**WORK INSTRUCTION**
With the images removed, write out each record exactly as given.

┏━━

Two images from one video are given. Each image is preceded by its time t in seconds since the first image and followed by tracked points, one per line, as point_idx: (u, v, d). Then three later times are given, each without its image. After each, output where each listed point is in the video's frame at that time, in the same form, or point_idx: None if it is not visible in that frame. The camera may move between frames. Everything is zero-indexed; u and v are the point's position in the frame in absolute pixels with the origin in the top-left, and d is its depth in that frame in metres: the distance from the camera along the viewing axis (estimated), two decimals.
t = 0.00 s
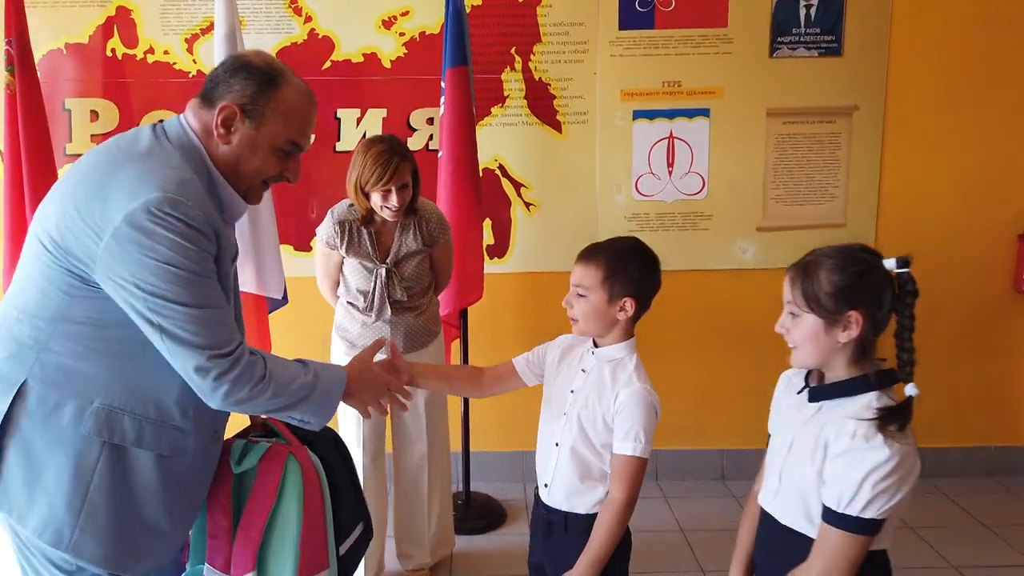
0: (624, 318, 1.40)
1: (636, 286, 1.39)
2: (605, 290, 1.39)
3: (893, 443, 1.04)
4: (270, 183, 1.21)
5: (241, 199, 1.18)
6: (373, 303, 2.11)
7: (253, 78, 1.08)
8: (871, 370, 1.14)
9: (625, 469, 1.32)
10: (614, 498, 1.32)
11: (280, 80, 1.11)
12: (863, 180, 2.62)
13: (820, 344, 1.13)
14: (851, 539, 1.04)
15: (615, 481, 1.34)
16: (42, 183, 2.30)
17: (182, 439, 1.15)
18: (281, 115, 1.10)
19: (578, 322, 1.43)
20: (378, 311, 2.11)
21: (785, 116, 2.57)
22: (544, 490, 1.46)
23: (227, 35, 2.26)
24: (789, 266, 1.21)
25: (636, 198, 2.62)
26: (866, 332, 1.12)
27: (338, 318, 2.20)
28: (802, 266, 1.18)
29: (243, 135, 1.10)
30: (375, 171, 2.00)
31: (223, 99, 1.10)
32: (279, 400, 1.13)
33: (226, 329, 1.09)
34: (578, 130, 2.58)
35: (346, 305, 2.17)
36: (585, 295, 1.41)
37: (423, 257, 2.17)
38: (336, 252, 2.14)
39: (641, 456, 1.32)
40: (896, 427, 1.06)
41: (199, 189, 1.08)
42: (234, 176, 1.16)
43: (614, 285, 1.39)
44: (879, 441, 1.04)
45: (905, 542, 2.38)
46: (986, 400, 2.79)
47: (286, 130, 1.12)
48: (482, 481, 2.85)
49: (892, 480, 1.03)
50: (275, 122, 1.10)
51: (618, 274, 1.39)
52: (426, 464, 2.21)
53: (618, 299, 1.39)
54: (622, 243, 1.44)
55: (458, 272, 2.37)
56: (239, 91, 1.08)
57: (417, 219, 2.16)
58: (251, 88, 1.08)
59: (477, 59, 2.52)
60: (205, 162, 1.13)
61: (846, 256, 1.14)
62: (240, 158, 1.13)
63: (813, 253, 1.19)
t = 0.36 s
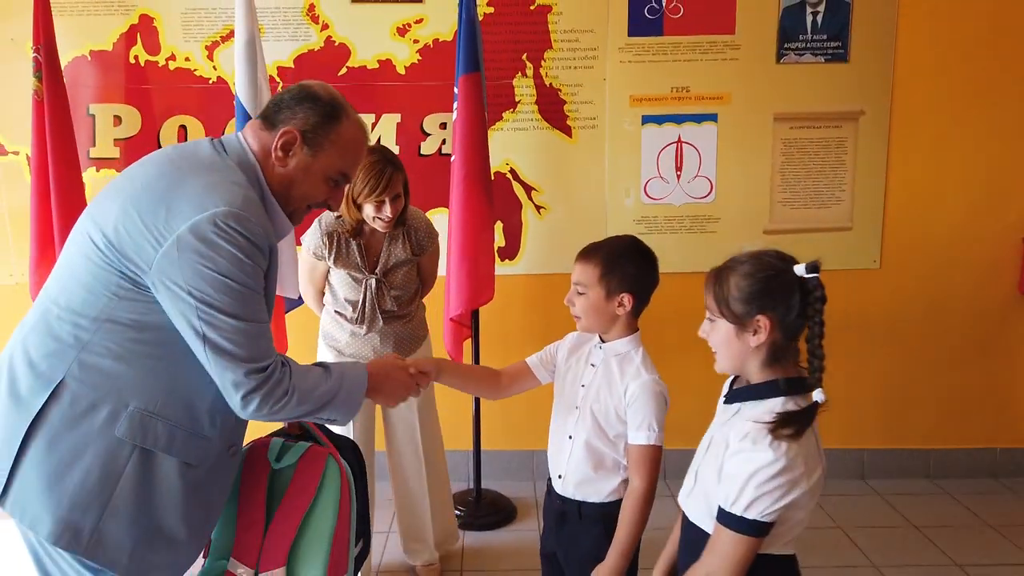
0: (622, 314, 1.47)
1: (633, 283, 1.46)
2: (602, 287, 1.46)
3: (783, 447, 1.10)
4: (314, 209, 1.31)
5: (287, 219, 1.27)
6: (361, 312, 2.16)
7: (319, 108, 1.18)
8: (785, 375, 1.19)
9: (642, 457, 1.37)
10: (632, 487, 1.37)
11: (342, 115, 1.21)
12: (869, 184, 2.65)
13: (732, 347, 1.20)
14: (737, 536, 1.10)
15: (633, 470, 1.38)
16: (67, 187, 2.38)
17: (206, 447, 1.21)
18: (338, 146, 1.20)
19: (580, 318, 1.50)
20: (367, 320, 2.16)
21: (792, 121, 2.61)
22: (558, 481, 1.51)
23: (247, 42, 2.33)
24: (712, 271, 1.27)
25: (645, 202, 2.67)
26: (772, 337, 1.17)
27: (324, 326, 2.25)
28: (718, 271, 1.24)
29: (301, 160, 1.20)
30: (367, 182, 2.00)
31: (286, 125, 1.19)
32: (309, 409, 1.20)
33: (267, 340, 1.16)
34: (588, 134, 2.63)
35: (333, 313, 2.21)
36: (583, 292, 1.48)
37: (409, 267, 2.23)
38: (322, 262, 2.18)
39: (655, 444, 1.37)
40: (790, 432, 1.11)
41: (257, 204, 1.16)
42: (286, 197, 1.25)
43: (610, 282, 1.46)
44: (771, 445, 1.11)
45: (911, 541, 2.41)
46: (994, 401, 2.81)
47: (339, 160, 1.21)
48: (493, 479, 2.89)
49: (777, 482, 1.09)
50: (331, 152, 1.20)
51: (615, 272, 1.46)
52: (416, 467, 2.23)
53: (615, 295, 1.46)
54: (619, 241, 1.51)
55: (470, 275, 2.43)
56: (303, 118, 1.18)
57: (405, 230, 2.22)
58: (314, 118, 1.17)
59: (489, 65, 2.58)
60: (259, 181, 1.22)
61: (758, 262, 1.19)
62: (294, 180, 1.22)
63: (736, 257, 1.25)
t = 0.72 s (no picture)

┗━━

**RESULT OF THE EXERCISE**
Two images from one video are given. Each image is preceded by its time t in seconds since the first image and followed by tracked points, one per line, as point_idx: (u, v, d). Then three later times are given, each without its image. After each, output where each listed point is in the video's frame at that time, in the same form, or point_idx: None if it is not visible in that frame. The camera may move between frames. Everything is zero-indexed; u and v are the point's position in the frame in absolute pixels with the origin in the top-left, and d is its depth in that frame in metres: the distance from the camera along the viewing axis (estimated), two decimals.
t = 0.00 s
0: (624, 318, 1.40)
1: (636, 286, 1.39)
2: (605, 290, 1.39)
3: (893, 443, 1.04)
4: (270, 183, 1.21)
5: (241, 199, 1.18)
6: (373, 303, 2.11)
7: (253, 78, 1.08)
8: (871, 370, 1.14)
9: (625, 469, 1.32)
10: (614, 498, 1.32)
11: (280, 80, 1.11)
12: (863, 180, 2.62)
13: (820, 344, 1.13)
14: (851, 539, 1.04)
15: (615, 481, 1.34)
16: (42, 183, 2.30)
17: (182, 439, 1.15)
18: (281, 115, 1.10)
19: (578, 322, 1.43)
20: (378, 311, 2.11)
21: (785, 116, 2.57)
22: (544, 490, 1.46)
23: (227, 35, 2.26)
24: (789, 266, 1.21)
25: (636, 198, 2.62)
26: (866, 332, 1.12)
27: (338, 318, 2.20)
28: (802, 266, 1.18)
29: (243, 135, 1.10)
30: (375, 171, 2.00)
31: (223, 99, 1.10)
32: (279, 400, 1.13)
33: (226, 329, 1.09)
34: (578, 130, 2.58)
35: (346, 305, 2.17)
36: (585, 295, 1.41)
37: (423, 257, 2.17)
38: (336, 252, 2.14)
39: (641, 456, 1.32)
40: (896, 427, 1.06)
41: (199, 189, 1.08)
42: (234, 176, 1.16)
43: (614, 285, 1.39)
44: (879, 441, 1.04)
45: (905, 542, 2.38)
46: (986, 400, 2.79)
47: (286, 130, 1.12)
48: (482, 481, 2.85)
49: (892, 480, 1.03)
50: (275, 122, 1.10)
51: (618, 274, 1.39)
52: (426, 464, 2.21)
53: (618, 299, 1.39)
54: (622, 243, 1.44)
55: (458, 272, 2.37)
56: (239, 91, 1.08)
57: (417, 219, 2.16)
58: (251, 88, 1.08)
59: (477, 59, 2.52)
60: (205, 162, 1.13)
61: (846, 256, 1.14)
62: (240, 158, 1.13)
63: (813, 253, 1.19)
t = 0.36 s
0: (622, 314, 1.47)
1: (633, 283, 1.46)
2: (602, 287, 1.46)
3: (783, 447, 1.10)
4: (314, 209, 1.31)
5: (287, 219, 1.27)
6: (361, 312, 2.16)
7: (319, 108, 1.18)
8: (785, 375, 1.19)
9: (642, 457, 1.37)
10: (632, 487, 1.37)
11: (342, 115, 1.21)
12: (869, 184, 2.65)
13: (732, 347, 1.20)
14: (737, 536, 1.10)
15: (633, 470, 1.38)
16: (67, 187, 2.38)
17: (206, 447, 1.21)
18: (338, 146, 1.20)
19: (580, 318, 1.50)
20: (367, 320, 2.16)
21: (792, 121, 2.61)
22: (558, 481, 1.51)
23: (247, 42, 2.33)
24: (712, 271, 1.27)
25: (645, 202, 2.67)
26: (772, 337, 1.17)
27: (324, 326, 2.25)
28: (718, 271, 1.24)
29: (301, 160, 1.20)
30: (367, 182, 2.00)
31: (286, 125, 1.19)
32: (309, 409, 1.20)
33: (267, 340, 1.16)
34: (588, 134, 2.63)
35: (333, 313, 2.21)
36: (583, 292, 1.48)
37: (409, 267, 2.23)
38: (322, 262, 2.18)
39: (655, 444, 1.37)
40: (790, 432, 1.11)
41: (257, 204, 1.16)
42: (286, 197, 1.25)
43: (610, 282, 1.46)
44: (771, 445, 1.11)
45: (911, 541, 2.41)
46: (994, 401, 2.81)
47: (339, 160, 1.21)
48: (493, 479, 2.89)
49: (777, 482, 1.09)
50: (331, 152, 1.20)
51: (615, 272, 1.46)
52: (416, 467, 2.23)
53: (615, 295, 1.46)
54: (619, 241, 1.51)
55: (470, 275, 2.43)
56: (303, 118, 1.18)
57: (405, 230, 2.22)
58: (314, 118, 1.17)
59: (489, 65, 2.58)
60: (259, 181, 1.22)
61: (758, 262, 1.19)
62: (294, 180, 1.22)
63: (736, 257, 1.25)
t = 0.72 s (no picture)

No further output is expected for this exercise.